[[ The input open ]]
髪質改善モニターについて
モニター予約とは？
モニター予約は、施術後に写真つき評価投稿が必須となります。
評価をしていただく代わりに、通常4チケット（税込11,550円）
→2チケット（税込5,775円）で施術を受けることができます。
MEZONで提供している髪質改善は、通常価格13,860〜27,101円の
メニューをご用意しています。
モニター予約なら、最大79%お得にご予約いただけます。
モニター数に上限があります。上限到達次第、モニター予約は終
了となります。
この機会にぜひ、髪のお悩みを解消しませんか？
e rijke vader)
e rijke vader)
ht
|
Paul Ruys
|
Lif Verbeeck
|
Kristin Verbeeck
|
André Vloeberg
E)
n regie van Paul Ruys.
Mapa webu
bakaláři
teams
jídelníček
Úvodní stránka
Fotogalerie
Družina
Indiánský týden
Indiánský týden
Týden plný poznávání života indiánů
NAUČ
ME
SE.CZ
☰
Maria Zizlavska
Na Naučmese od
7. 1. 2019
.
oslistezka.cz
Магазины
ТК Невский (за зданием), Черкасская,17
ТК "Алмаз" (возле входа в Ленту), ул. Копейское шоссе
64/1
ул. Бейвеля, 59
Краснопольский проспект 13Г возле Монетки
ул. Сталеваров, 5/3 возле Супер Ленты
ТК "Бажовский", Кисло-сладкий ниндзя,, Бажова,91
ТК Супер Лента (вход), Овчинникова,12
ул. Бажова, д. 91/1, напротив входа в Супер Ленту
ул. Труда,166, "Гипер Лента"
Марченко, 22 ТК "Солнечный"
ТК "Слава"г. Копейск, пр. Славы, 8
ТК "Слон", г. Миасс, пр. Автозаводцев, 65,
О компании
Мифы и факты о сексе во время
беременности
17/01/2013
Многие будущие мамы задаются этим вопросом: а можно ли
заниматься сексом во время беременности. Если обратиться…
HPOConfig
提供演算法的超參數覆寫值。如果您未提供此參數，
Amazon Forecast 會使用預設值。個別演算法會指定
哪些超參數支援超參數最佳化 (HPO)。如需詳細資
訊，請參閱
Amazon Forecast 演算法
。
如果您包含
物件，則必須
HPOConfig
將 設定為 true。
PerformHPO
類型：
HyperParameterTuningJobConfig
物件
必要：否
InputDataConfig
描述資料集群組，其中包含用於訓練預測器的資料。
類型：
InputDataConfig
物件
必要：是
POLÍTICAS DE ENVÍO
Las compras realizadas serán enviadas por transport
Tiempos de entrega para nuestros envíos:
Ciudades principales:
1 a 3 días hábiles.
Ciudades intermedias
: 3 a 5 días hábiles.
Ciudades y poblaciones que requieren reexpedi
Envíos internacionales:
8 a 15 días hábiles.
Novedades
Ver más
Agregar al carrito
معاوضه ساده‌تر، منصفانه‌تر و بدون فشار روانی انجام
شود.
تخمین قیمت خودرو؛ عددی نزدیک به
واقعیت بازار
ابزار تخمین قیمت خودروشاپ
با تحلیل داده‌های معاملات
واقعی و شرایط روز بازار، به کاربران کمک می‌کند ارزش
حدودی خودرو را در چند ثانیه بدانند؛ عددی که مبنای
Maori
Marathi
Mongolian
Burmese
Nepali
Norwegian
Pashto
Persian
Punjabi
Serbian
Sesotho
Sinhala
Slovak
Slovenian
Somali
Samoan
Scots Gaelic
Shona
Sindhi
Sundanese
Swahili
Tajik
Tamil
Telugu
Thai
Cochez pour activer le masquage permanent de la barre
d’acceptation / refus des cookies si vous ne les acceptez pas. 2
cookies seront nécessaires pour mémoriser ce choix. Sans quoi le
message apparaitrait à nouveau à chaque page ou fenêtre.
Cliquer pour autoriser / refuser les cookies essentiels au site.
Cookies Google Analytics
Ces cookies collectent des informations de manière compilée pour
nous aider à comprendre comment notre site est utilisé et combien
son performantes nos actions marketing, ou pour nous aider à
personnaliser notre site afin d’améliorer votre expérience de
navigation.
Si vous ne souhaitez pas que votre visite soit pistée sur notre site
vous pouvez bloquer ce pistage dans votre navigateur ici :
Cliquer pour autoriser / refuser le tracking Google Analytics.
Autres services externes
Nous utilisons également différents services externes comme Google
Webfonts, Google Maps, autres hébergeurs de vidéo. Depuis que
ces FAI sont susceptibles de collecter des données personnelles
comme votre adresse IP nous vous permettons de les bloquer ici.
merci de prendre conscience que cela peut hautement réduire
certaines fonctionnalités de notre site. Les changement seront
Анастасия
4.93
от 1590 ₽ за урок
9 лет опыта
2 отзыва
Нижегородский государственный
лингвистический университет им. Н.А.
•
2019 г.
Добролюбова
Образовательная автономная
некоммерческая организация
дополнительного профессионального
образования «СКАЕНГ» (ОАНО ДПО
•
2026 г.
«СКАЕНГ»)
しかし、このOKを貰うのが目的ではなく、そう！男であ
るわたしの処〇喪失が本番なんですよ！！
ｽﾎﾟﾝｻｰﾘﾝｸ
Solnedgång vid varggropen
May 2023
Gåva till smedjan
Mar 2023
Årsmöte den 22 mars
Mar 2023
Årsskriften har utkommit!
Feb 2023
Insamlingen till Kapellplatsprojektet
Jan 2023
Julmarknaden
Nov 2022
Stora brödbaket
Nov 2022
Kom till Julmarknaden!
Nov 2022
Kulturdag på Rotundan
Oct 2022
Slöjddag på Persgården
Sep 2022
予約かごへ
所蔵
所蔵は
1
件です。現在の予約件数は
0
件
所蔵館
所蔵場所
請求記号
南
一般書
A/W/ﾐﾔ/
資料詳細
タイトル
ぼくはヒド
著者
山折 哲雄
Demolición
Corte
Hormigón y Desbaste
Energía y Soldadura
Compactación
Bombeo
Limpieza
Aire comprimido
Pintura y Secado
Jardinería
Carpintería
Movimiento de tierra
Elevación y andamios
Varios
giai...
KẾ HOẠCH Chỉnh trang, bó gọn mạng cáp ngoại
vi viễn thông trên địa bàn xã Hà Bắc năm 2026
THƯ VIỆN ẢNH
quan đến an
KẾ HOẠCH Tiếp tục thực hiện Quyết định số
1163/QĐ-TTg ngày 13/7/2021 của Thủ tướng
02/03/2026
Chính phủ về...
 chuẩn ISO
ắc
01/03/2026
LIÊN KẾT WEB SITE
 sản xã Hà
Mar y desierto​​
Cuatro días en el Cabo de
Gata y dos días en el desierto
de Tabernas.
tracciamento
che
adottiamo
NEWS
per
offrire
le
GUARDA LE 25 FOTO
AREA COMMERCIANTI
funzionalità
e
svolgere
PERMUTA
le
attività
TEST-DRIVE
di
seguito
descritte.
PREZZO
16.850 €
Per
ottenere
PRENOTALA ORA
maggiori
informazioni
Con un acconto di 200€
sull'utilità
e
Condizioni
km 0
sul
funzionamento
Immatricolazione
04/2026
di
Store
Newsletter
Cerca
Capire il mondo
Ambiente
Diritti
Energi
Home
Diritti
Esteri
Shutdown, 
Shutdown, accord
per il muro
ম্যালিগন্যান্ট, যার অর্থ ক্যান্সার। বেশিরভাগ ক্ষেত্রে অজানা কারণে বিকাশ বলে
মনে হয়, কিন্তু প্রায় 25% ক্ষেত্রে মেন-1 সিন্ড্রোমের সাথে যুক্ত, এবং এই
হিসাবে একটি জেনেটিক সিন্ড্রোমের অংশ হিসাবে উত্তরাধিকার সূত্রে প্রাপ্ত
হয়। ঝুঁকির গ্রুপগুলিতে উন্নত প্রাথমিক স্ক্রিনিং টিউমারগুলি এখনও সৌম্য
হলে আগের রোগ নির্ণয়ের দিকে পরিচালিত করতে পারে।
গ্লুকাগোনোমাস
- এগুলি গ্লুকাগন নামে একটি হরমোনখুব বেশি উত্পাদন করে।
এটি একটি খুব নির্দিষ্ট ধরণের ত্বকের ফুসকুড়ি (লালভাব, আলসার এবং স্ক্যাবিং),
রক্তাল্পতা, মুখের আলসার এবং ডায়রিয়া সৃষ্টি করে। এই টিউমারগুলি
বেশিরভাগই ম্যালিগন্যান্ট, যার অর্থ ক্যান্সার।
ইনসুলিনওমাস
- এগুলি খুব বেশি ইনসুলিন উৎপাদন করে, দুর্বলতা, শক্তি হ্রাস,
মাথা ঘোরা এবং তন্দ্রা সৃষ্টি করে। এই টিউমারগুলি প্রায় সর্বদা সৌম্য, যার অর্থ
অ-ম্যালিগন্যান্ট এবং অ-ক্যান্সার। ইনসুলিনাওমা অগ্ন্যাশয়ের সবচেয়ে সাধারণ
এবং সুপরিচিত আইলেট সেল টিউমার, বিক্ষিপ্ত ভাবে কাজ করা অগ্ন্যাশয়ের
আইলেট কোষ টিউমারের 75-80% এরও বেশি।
[[ The input closed ]]
■ Directive
Copy the lines above word for word, starting at the first line of the items and stopping after the line that contains "заниматься сексом во".

■ Exercise solution
髪質改善モニターについて
モニター予約とは？
モニター予約は、施術後に写真つき評価投稿が必須となります。
評価をしていただく代わりに、通常4チケット（税込11,550円）
→2チケット（税込5,775円）で施術を受けることができます。
MEZONで提供している髪質改善は、通常価格13,860〜27,101円の
メニューをご用意しています。
モニター予約なら、最大79%お得にご予約いただけます。
モニター数に上限があります。上限到達次第、モニター予約は終
了となります。
この機会にぜひ、髪のお悩みを解消しませんか？
e rijke vader)
e rijke vader)
ht
|
Paul Ruys
|
Lif Verbeeck
|
Kristin Verbeeck
|
André Vloeberg
E)
n regie van Paul Ruys.
Mapa webu
bakaláři
teams
jídelníček
Úvodní stránka
Fotogalerie
Družina
Indiánský týden
Indiánský týden
Týden plný poznávání života indiánů
NAUČ
ME
SE.CZ
☰
Maria Zizlavska
Na Naučmese od
7. 1. 2019
.
oslistezka.cz
Магазины
ТК Невский (за зданием), Черкасская,17
ТК "Алмаз" (возле входа в Ленту), ул. Копейское шоссе
64/1
ул. Бейвеля, 59
Краснопольский проспект 13Г возле Монетки
ул. Сталеваров, 5/3 возле Супер Ленты
ТК "Бажовский", Кисло-сладкий ниндзя,, Бажова,91
ТК Супер Лента (вход), Овчинникова,12
ул. Бажова, д. 91/1, напротив входа в Супер Ленту
ул. Труда,166, "Гипер Лента"
Марченко, 22 ТК "Солнечный"
ТК "Слава"г. Копейск, пр. Славы, 8
ТК "Слон", г. Миасс, пр. Автозаводцев, 65,
О компании
Мифы и факты о сексе во время
беременности
17/01/2013
Многие будущие мамы задаются этим вопросом: а можно ли
заниматься сексом во время беременности. Если обратиться…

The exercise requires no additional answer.